The DAM Software Price/Value Credibility Gap

Flexera Software and IDC released a survey last week that revealed an ongoing gap between the perception of value between vendors and enterprises:

The survey confirms a perception gap in the value of software that could explain some of the contentiousness between producers and their enterprise customers,” said Steve Schmidt, Vice President of Corporate Development at Flexera Software. “We’ve seen first-hand that the manner in which some software companies package, price and license their software products does not necessarily correspond with how organizations use or value them.” [Read More]

While it’s true that there will always be a disparity between what vendors think they should be charging and the price enterprises will pay (whatever industry you operate in) the DAM software market specifically has a problem with this area.  It’s less perception gap and more of a credibility gap in my opinion.  I am currently in process with a number of different DAM vendor evaluation tasks and there is an astounding disparity between what different vendors want without any real correlation between price and value from one option to the other.  Even if one limits the comparisons to a single distribution model (e.g. SaaS or on-premise) there are still big differences and averaging the capital and maintenance costs over a period like three years does not bring anyone back into alignment either.

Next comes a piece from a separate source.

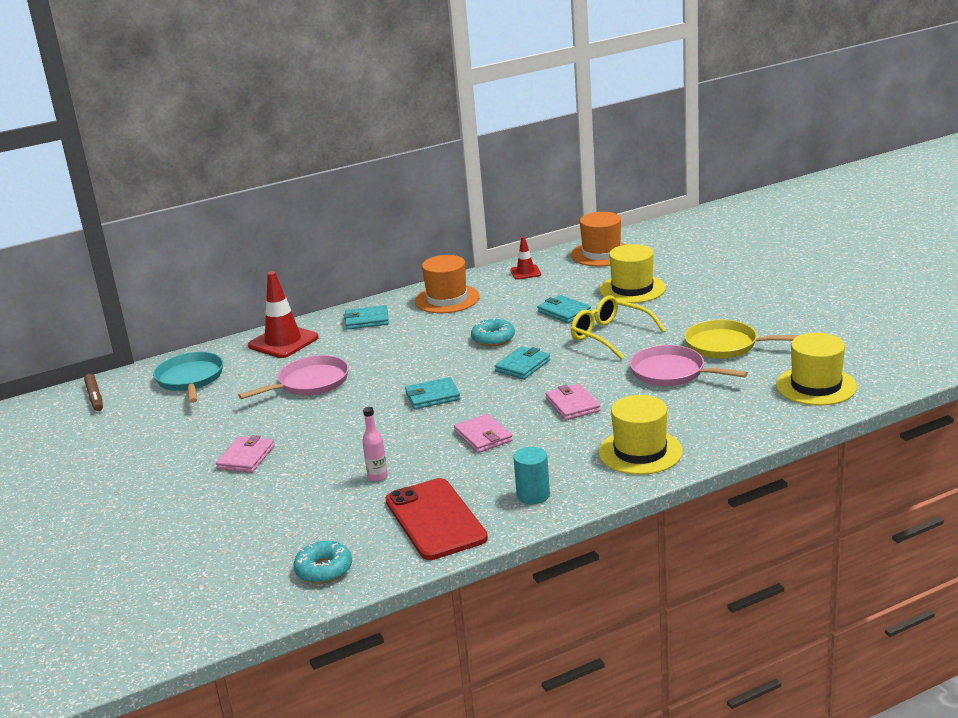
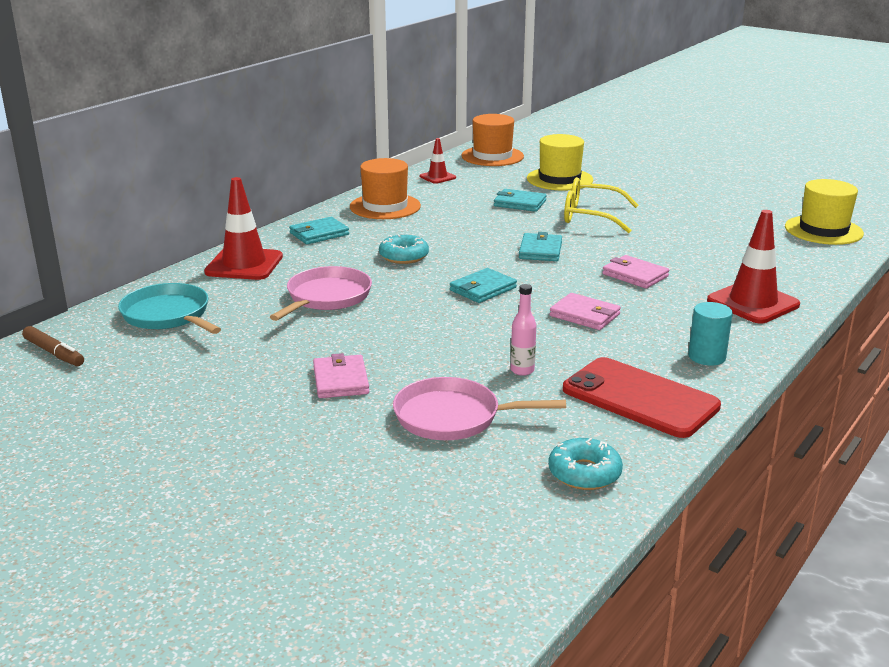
camera: 30 degrees left, 0 degrees up
turquoise donut [471,318,515,346] -> turquoise donut moved to [379,233,429,264]
yellow hat [598,395,683,475] -> red traffic cone [707,210,800,323]
pink pan [630,345,748,386] -> pink pan moved to [393,377,566,440]
yellow pan [684,319,799,359] -> none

There seems to be some relationship between vendor size and costs (as one would expect) but even if we sub-divide them into groups based on turnover, the differences are stark. My clients are justifiably concerned about picking the wrong product and one option being considered is to either defer the whole purchase or request more detail from those involved to explain their pricing.  This is not a good outcome for anyone in our industry and my expectation is that it is being repeated elsewhere too.

My suspicion is that DAM systems have grown too large and monolithic for DAM vendors to be able to accurately price their offerings properly any longer.  Each of the different development activities (combined with all the other associated costs for marketing, administration etc) must now be highly complex to calculate properly and I believe there is a lot of ‘finger in the air’ pricing taking place which is contributory to these negative value perception effects.